Businesses are shying away from putting their data in the Cloud over fears they may become locked into one supplier.
Supplier lock-in is a situation in which a customer using a product or service cannot easily transition to a competitor. Supplier lock-in is usually the result of proprietary technologies that are incompatible with those of competitors. However, it can also be caused by inefficient processes or contract constraints, among other things.
Fear of supplier lock-in
As reported, the fear of vendor lock-in is often cited as a major obstacle to cloud service adoption. Firstly, there is the question of why a company chooses to migrate to the cloud. Very often it is to reduce the amount of physical infrastructure that they have to keep and maintain.
Secondly, there is the question of how they could migrate within the cloud. The complexities of cloud service migration mean that many customers stay with a provider that doesn’t meet their needs, just to avoid the cumbersome and risky process of moving.
How to avoid supplier lock-in
In order to move data from one provider’s cloud environment to another, for example, it may be necessary to first move the data back to the customer’s site and then move it to the new provider’s environment.

→ **Aim of the exercise**: Write out the passage about cloud supplier lock-in word for word, starting at the words "Secondly, there is" and stopping after "process of moving.". Rely only on the passage about cloud supplier lock-in, with no outside knowledge.

→ **Extracted entries**:
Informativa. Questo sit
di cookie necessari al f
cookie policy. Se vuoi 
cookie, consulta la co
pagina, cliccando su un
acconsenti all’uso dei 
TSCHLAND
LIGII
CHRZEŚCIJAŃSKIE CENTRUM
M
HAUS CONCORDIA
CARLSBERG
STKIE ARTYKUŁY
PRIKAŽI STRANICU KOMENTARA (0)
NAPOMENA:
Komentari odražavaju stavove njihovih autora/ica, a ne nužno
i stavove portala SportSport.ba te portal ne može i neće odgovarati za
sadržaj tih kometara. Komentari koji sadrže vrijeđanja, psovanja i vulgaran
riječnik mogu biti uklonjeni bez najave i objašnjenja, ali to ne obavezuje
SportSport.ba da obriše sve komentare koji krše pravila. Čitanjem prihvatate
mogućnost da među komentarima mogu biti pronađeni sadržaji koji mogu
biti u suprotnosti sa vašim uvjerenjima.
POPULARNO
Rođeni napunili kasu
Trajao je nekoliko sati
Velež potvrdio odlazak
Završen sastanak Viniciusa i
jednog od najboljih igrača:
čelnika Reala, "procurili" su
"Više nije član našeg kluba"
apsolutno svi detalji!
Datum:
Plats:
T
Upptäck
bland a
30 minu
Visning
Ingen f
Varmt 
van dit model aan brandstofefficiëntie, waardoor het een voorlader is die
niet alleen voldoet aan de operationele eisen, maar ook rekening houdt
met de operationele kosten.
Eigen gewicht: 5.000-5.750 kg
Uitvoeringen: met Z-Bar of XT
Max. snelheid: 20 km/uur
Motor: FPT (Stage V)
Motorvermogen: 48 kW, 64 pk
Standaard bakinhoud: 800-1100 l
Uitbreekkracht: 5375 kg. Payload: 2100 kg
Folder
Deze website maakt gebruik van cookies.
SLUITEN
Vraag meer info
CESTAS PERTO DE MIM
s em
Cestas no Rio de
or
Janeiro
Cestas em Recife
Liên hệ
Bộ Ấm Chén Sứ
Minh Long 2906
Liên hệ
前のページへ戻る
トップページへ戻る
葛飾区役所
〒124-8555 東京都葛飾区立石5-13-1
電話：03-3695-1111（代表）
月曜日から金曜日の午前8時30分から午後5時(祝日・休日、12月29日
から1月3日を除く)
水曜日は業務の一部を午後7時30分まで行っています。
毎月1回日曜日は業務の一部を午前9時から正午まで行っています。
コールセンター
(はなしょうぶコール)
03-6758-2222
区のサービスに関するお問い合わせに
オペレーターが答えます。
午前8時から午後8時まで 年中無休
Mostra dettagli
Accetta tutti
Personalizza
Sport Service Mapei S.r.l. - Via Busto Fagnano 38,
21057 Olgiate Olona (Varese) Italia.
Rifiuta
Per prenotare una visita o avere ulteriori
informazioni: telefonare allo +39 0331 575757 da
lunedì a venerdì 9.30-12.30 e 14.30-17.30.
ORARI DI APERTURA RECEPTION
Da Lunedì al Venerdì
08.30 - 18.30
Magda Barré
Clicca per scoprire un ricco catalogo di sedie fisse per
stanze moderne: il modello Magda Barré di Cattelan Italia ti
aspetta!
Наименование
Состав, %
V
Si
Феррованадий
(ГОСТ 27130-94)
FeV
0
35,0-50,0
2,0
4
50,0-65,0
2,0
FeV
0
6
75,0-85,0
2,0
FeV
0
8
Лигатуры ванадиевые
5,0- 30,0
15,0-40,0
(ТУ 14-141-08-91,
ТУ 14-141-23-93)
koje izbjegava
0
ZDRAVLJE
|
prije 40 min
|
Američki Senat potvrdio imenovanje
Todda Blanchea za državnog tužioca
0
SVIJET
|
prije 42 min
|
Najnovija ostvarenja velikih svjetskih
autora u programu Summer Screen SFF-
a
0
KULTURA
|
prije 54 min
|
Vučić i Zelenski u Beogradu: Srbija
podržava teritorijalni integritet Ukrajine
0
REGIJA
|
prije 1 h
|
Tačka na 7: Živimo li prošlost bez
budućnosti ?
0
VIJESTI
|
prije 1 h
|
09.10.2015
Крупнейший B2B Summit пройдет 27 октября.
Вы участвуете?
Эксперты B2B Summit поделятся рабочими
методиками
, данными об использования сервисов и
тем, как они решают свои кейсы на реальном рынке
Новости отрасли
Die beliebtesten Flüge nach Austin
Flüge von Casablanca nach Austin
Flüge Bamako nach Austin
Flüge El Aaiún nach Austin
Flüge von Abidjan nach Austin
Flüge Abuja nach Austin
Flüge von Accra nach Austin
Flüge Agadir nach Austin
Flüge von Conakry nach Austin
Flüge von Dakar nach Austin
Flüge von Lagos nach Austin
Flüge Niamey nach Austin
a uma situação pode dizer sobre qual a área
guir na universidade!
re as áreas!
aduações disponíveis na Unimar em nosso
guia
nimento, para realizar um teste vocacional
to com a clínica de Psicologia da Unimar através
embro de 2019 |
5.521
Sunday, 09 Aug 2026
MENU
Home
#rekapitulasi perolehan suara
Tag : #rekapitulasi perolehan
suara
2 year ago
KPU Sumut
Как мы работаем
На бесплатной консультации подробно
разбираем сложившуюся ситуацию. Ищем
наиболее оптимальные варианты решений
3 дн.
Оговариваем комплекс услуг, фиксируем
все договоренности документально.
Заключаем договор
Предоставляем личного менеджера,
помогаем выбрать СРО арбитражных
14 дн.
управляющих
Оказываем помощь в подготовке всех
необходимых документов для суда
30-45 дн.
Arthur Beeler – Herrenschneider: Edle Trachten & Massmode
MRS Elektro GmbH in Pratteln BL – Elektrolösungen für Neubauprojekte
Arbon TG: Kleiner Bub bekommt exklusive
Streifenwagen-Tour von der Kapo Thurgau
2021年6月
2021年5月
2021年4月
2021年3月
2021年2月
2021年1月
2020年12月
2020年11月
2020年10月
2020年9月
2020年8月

→ **Task solution**:
Secondly, there is the question of how they could migrate within the cloud. The complexities of cloud service migration mean that many customers stay with a provider that doesn’t meet their needs, just to avoid the cumbersome and risky process of moving.